» **Instructions for the task**
Output each of the entries exactly, skipping every picture they contain.

» **Information given**
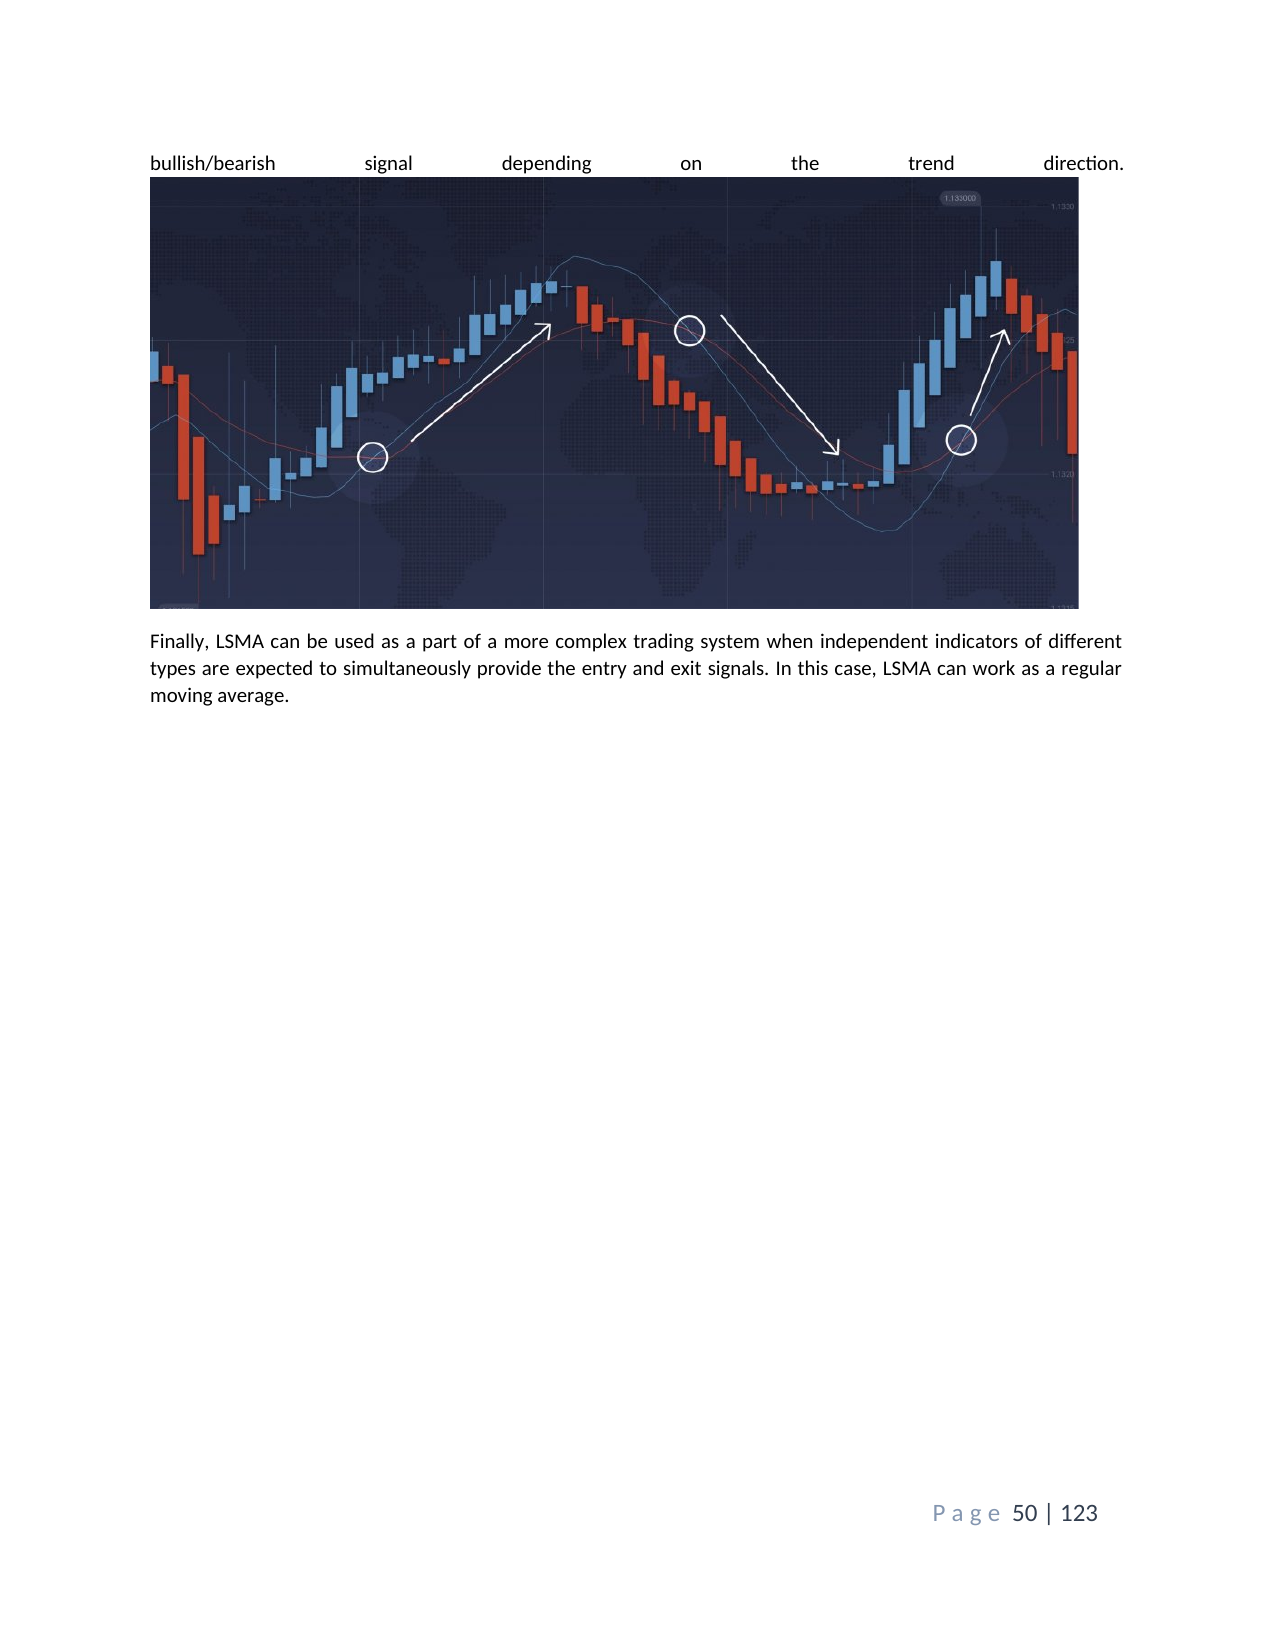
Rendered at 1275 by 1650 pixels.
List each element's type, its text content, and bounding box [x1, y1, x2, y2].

text Finally, LSMA can be used as a part of a more complex trading system when independent indicators of different types are expected to simultaneously provide the entry and exit signals. In this case, LSMA can work as a regular moving average. [150, 628, 1125, 708]
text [150, 150, 1125, 609]
picture [150, 177, 1079, 609]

» **Answer to the problem**
Rendered at 1275 by 1650 pixels.
List each element's type, its text content, and bounding box [x1, y1, x2, y2].

text Finally, LSMA can be used as a part of a more complex trading system when independent indicators of different types are expected to simultaneously provide the entry and exit signals. In this case, LSMA can work as a regular moving average. [150, 628, 1125, 708]
text [150, 150, 1125, 609]
picture [150, 177, 1079, 609]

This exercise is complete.